Your assignment ▸
What you should copy is the line containing "drag(569, 352, 654, 409)" and all lines after it in the entries below, exactly and without anything added.

Stored items:
☆ ☆ ☆ ☆ ☆

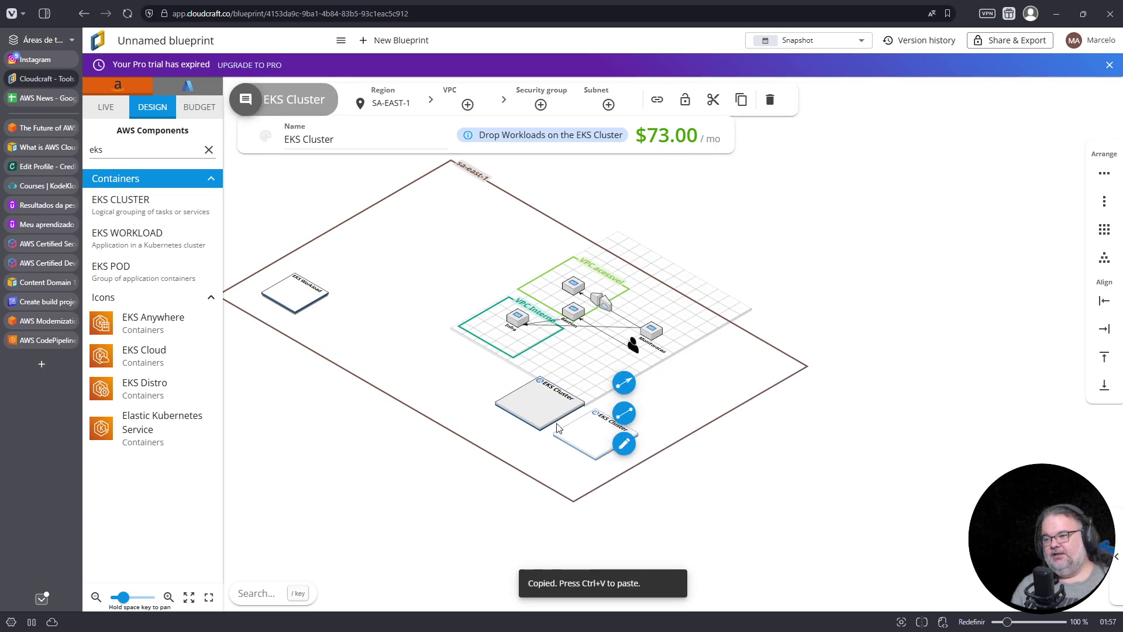
key(ctrl+v)
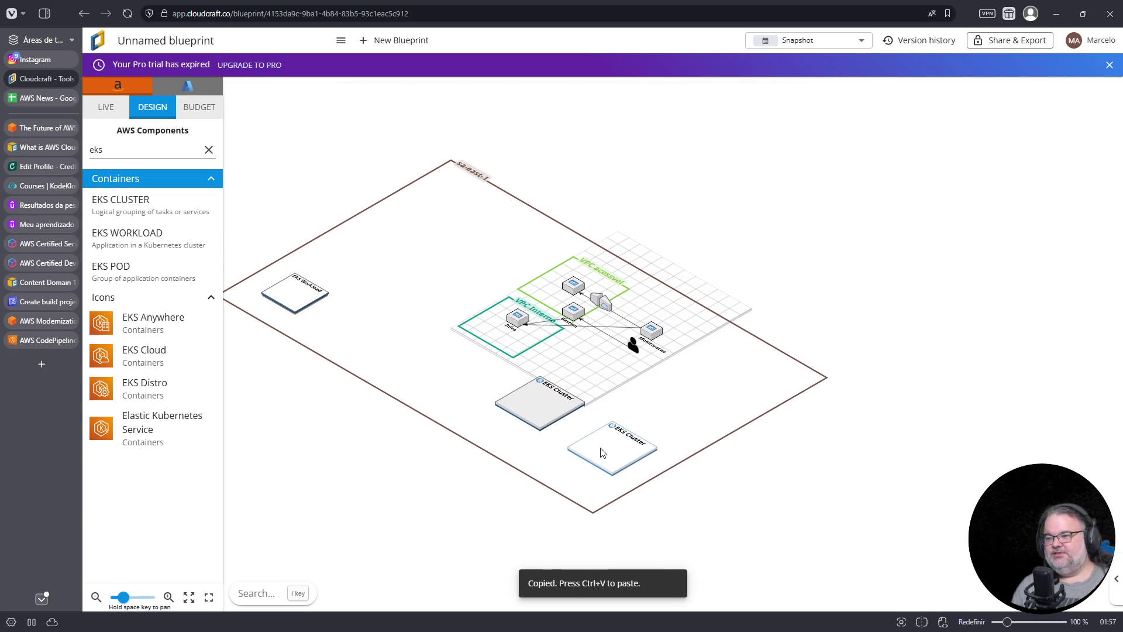
click(598, 453)
drag(590, 452, 675, 418)
click(675, 418)
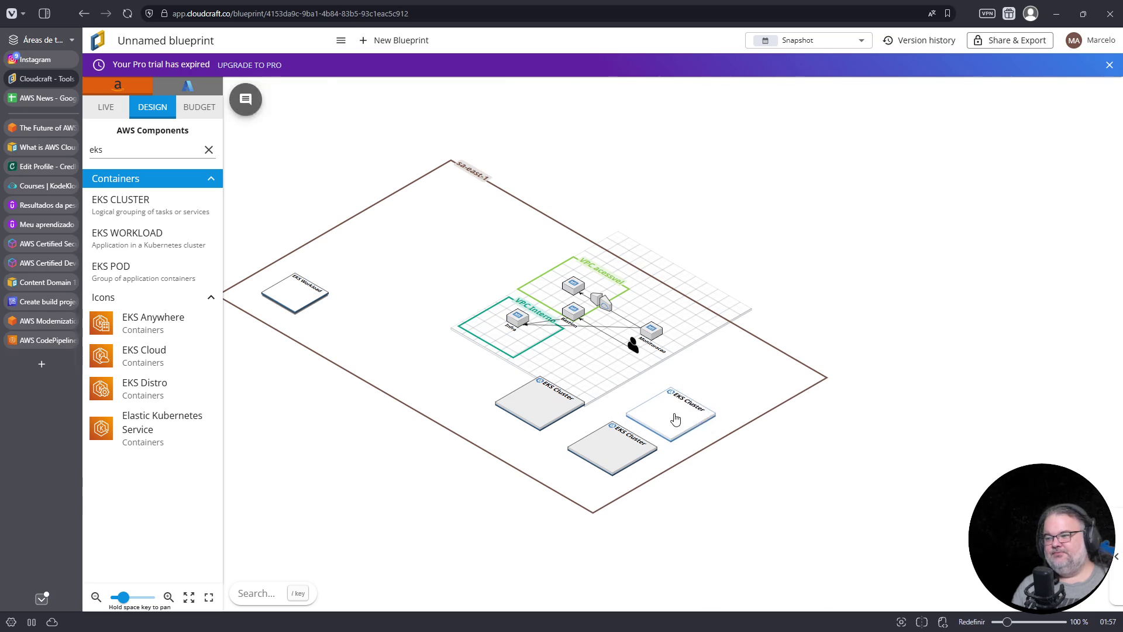
key(ctrl+c)
key(ctrl+v)
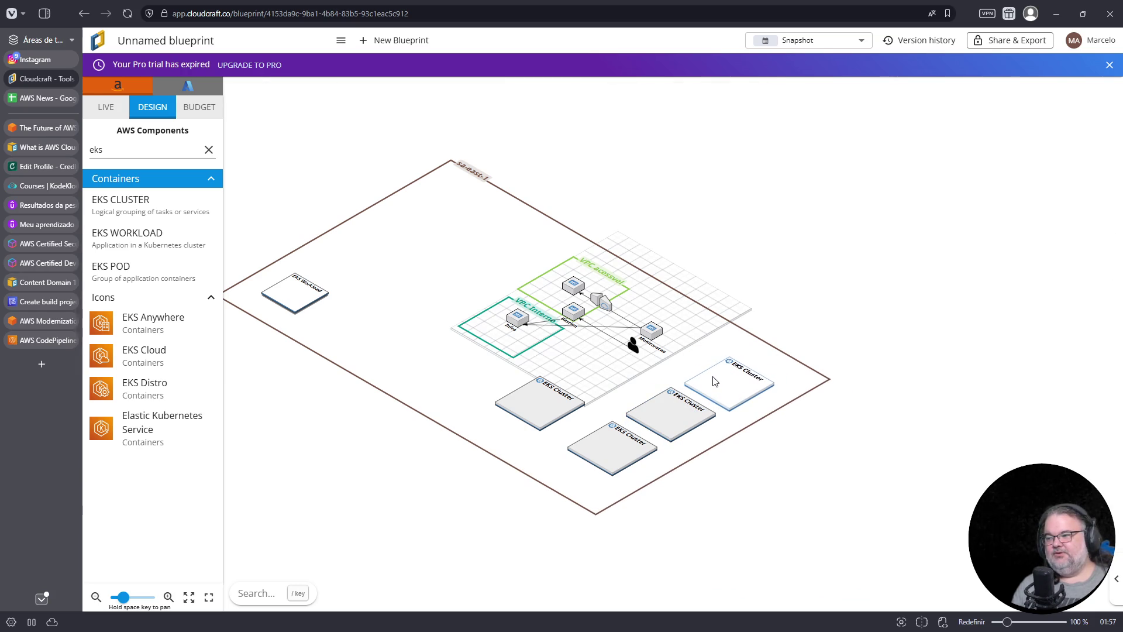
click(716, 379)
Draw arrows from the left EKS Cluster to the other three clusters, then reposition it
click(541, 418)
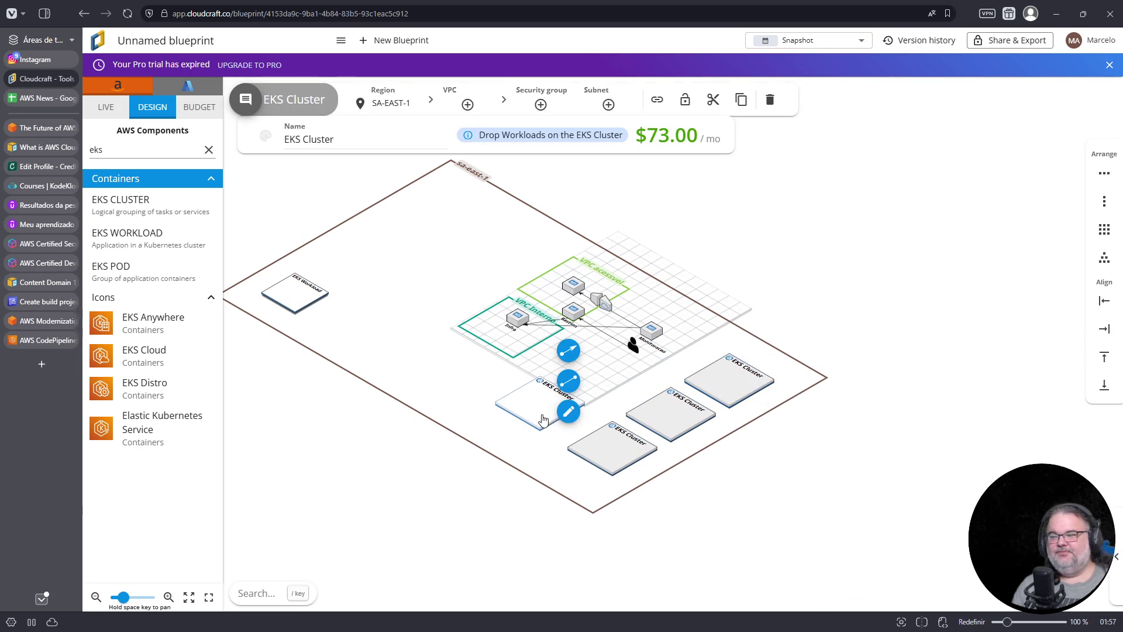
drag(570, 378, 589, 438)
click(541, 410)
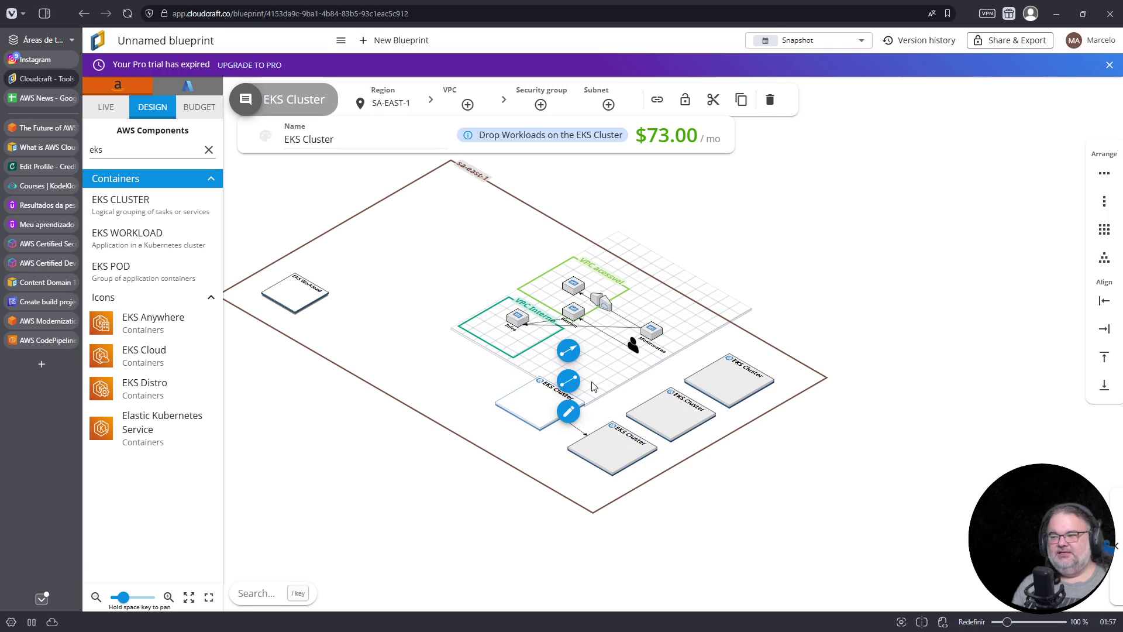
drag(569, 352, 654, 409)
click(541, 409)
drag(569, 352, 708, 365)
click(709, 367)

☆ ☆ ☆ ☆ ☆

Written answer ▸
drag(569, 352, 654, 409)
click(541, 409)
drag(569, 352, 708, 365)
click(709, 367)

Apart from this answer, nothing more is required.